In Mrs. Bush's case, playing off "Desperate Housewives" was a natural, even though Ms. Whitson said that Mrs. Bush had never actually seen the racy ABC hit show. Ms. Whitson said the first lady had heard about the characters and plot from the Bush twins, Jenna and Barbara, who are fans, and was planning to watch the entire first season on a DVD she has at home.
Ms. Whitson said Mr. Parvin sat down with the first lady some weeks ago to work out ideas. He then wrote a script and helped Mrs. Bush with her timing and delivery over several days of rehearsals, including one run-through shortly before the dinner. The first lady went on right after dessert, as Mr. Bush was at the lectern launching into the traditional presidential stand-up routine, in this case rehashing some of his worst jokes from the 2004 campaign.
Mrs. Bush suddenly got up and "interrupted" her husband, saying, "Not that old joke; not again." Then she added, as the audience laughed: "I've been attending these dinners for years and just quietly sitting there. I've got a few things I want to say for a change."
Ms. Whitson said that while Mr. Bush was in on the setup, he did not know what his wife would say. He reacted mostly by cackling with a beet-red face, including when his wife said, "George, if you really want to end tyranny in the world, you're going to have to stay up later."
Mr. Parvin, who said in an interview before the dinner that writing a speech about the Iran-contra scandal was a lot easier than humor, termed self-deprecating jokes essential for presidents. As a joke writer, he said that his most important task was to meld personality and topicality.

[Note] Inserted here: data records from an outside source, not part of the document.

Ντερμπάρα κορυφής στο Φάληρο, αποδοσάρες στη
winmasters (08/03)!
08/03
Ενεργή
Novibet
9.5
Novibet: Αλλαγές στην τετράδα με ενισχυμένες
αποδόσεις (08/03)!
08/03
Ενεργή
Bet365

"First of all, you get the person's character in your head," he said. "But a lot depends on what's going on at the time. It's just a feeling that's in the air. So you take that feeling and distill it down to lines that reflect the perception of that person's character."

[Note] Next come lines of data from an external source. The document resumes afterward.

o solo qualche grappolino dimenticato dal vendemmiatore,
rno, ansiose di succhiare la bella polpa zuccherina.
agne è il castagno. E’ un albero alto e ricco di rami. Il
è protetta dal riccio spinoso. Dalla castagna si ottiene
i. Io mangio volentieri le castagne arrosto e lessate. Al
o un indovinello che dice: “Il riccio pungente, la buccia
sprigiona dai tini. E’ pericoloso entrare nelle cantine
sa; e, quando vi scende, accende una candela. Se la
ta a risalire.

Or as Mrs. Bush noted on Saturday night about her husband and the ranch in Texas: "George didn't know much about ranches when we bought the place. Andover and Yale don't have real strong ranching programs. But I'm proud of George. He's learned a lot about ranching since that first year when he tried to milk the horse. What's worse, it was a male horse."
I can't think of a better way to explain the meaning of the word "insidious." You want to humanize the President? Get the American public to imagine their President giving a hand-job to a horse but failing to do the same for his wife. In the words of the inimitable Cartman, "Sweet!"